QOJ1285 Stirling Number

QOJ 传送门

因为 $x^{\overline p} \equiv x^p - x \pmod p$，所以设 $n = pq + r$，其中 $r \in [0, p - 1]$，则有：

$$\begin{aligned} x^{\overline n} & = (\prod\limits_{i = 0}^{q - 1} (x + ip)^{\overline p}) (x + pq)^{\overline r} \\ & = (x^p - x)^q (x + pq)^{\overline r} \\ & = (x^p - x)^q x^{\overline r} \\ & = x^q (x^{p - 1} - 1)^q x^{\overline r} \end{aligned}$$

设 $k - q = a(p - 1) + b$，其中 $b \in [0, p - 2]$，那么：

$$\begin{aligned} \begin{bmatrix} n \\ k \end{bmatrix} & = [x^k] x^{\overline n} \\ & = [x^k] x^q (x^{p - 1} - 1)^q x^{\overline r} \\ & = [x^{k - q}] (x^{p - 1} - 1)^q x^{\overline r} \\ & = (-1)^{q - a} \binom{q}{a} \begin{bmatrix} r \\ b \end{bmatrix} \end{aligned}$$

设 $m - q = k(p - 1) + t$，其中 $t \in [0, p - 2]$，那么：

$$\sum\limits_{i = 0}^m \begin{bmatrix} n \\ i \end{bmatrix} = \sum\limits_{i = 0}^t \begin{bmatrix} r \\ i \end{bmatrix} \sum\limits_{j = 0}^k (-1)^{q - j} \binom{q}{j} + \sum\limits_{i = t + 1}^r \begin{bmatrix} r \\ i \end{bmatrix} \sum\limits_{j = 0}^{k - 1} (-1)^{q - j} \binom{q}{j}$$

又因为：

$$\sum\limits_{i = 0}^m (-1)^i \binom{n}{i} = (-1)^m \binom{n - 1}{m}$$

这个式子由 $\binom{n}{m} = \binom{n - 1}{m} + \binom{n - 1}{m - 1}$ 易证。

那么：

$$\begin{aligned} \sum\limits_{i = 0}^m \begin{bmatrix} n \\ i \end{bmatrix} & = \sum\limits_{i = 0}^t \begin{bmatrix} r \\ i \end{bmatrix} (-1)^{q - k} \binom{q - 1}{k} + \sum\limits_{i = t + 1}^r \begin{bmatrix} r \\ i \end{bmatrix} (-1)^{q - k + 1} \binom{q - 1}{k - 1} \\ & = \sum\limits_{i = 0}^t \begin{bmatrix} r \\ i \end{bmatrix} (-1)^{q - k} \binom{q - 1}{k} + \sum\limits_{i = 0}^r \begin{bmatrix} r \\ i \end{bmatrix} (-1)^{q - k + 1} \binom{q - 1}{k - 1} + \sum\limits_{i = 0}^t \begin{bmatrix} r \\ i \end{bmatrix} (-1)^{q - k} \binom{q - 1}{k - 1} \\ & = (-1)^{q - k} (\binom{q}{k} \sum\limits_{i = 0}^t \begin{bmatrix} r \\ i \end{bmatrix} - \binom{q - 1}{k - 1} \sum\limits_{i = 0}^r \begin{bmatrix} r \\ i \end{bmatrix}) \\ & = (-1)^{q - k} (\binom{q}{k} \sum\limits_{i = 0}^t \begin{bmatrix} r \\ i \end{bmatrix} - \binom{q - 1}{k - 1} r!) \end{aligned}$$

那么剩下的问题是给定 $r, t$，求 $x^{\overline r}$ 的前 $t$ 次项系数和。

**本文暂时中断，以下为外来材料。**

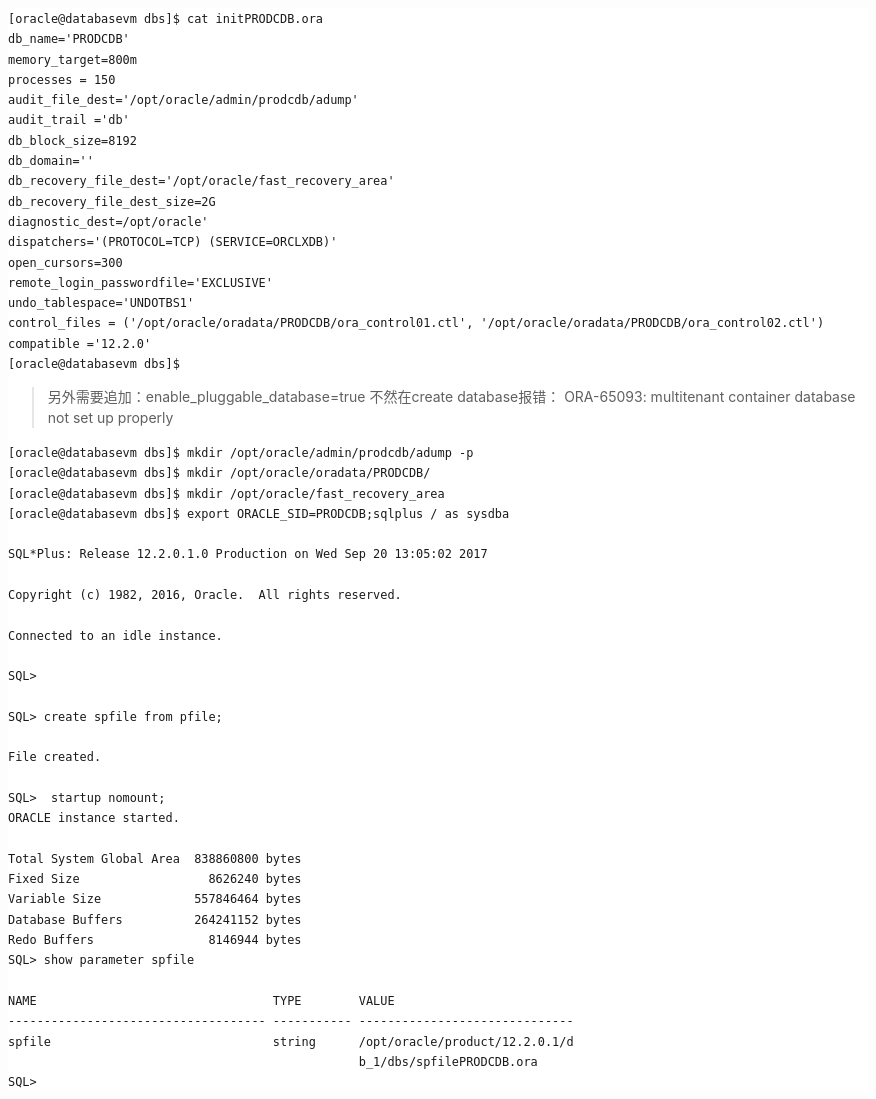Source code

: 	[oracle@databasevm dbs]$ cat initPRODCDB.ora 
	db_name='PRODCDB'
	memory_target=800m
	processes = 150
	audit_file_dest='/opt/oracle/admin/prodcdb/adump'
	audit_trail ='db'
	db_block_size=8192
	db_domain=''
	db_recovery_file_dest='/opt/oracle/fast_recovery_area'
	db_recovery_file_dest_size=2G
	diagnostic_dest=/opt/oracle'
	dispatchers='(PROTOCOL=TCP) (SERVICE=ORCLXDB)'
	open_cursors=300 
	remote_login_passwordfile='EXCLUSIVE'
	undo_tablespace='UNDOTBS1'
	control_files = ('/opt/oracle/oradata/PRODCDB/ora_control01.ctl', '/opt/oracle/oradata/PRODCDB/ora_control02.ctl')
	compatible ='12.2.0'
	[oracle@databasevm dbs]$ 
	
>另外需要追加：enable_pluggable_database=true
>不然在create database报错：
>ORA-65093: multitenant container database not set up properly
	
	[oracle@databasevm dbs]$ mkdir /opt/oracle/admin/prodcdb/adump -p
	[oracle@databasevm dbs]$ mkdir /opt/oracle/oradata/PRODCDB/
	[oracle@databasevm dbs]$ mkdir /opt/oracle/fast_recovery_area
	[oracle@databasevm dbs]$ export ORACLE_SID=PRODCDB;sqlplus / as sysdba                                                           

	SQL*Plus: Release 12.2.0.1.0 Production on Wed Sep 20 13:05:02 2017

	Copyright (c) 1982, 2016, Oracle.  All rights reserved.

	Connected to an idle instance.                                                                                                   

	SQL>                                                                                                   

	SQL> create spfile from pfile;                                                                                                   

	File created.

	SQL>  startup nomount;                                                                                                            
	ORACLE instance started.                                                                                                         

	Total System Global Area  838860800 bytes
	Fixed Size                  8626240 bytes
	Variable Size             557846464 bytes
	Database Buffers          264241152 bytes
	Redo Buffers                8146944 bytes
	SQL> show parameter spfile                                                                                                       

	NAME                                 TYPE        VALUE
	------------------------------------ ----------- ------------------------------
	spfile                               string      /opt/oracle/product/12.2.0.1/d
													 b_1/dbs/spfilePRODCDB.ora
	SQL>      
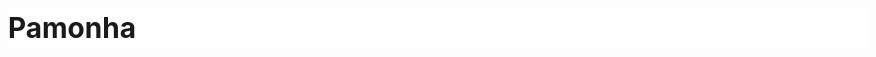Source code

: # Pamonha
<!DOCTYPE html>
<html lang="pt-BR">
<head>
  <meta charset="UTF-8">
  <meta name="viewport" content="width=device-width, initial-scale=1.0">
  <title>Café D'Ouro</title>
  <link href="https://fonts.googleapis.com/css2?family=Playfair+Display:wght@700&family=Roboto&display=swap" rel="stylesheet">
  <style>
    * {
      margin: 0;
      padding: 0;
      box-sizing: border-box;
    }

    body {
      font-family: 'Roboto', sans-serif;
      background-color: #fdfaf6;
      color: #3e2f24;
    }

    header {
      background-color: #3e2f24;
      color: white;
      padding: 20px 40px;
      text-align: center;
    }

    header h1 {
      font-family: 'Playfair Display', serif;
      font-size: 2.5em;
    }

    nav {
      margin-top: 10px;
    }

    nav a {
      color: white;
      margin: 0 10px;
      text-decoration: none;
    }

    .hero {
      background-image: url('https://images.unsplash.com/photo-1509042239860-f550ce710b93');
      background-size: cover;
      background-position: center;
      height: 400px;
      display: flex;
      align-items: center;
      justify-content: center;
      color: white;
      text-shadow: 1px 1px 5px #000;
    }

考虑一个多项式 $f(x)$，设模数的原根为 $g$，若我们求出 $f(g^0), f(g^1), \ldots, f(g^{p - 2})$，那么我们可以线性地求出 $f(x)$ 的前 $t$ 次项系数和。

具体地，考虑 $\sum\limits_{i = 0}^{p - 2} g^{ki}$，只有当 $k = 0$ 时这个式子等于 $p - 1 \equiv -1 \pmod p$，当 $k \ne 0$ 时由等比数列求和公式可知它等于 $0$。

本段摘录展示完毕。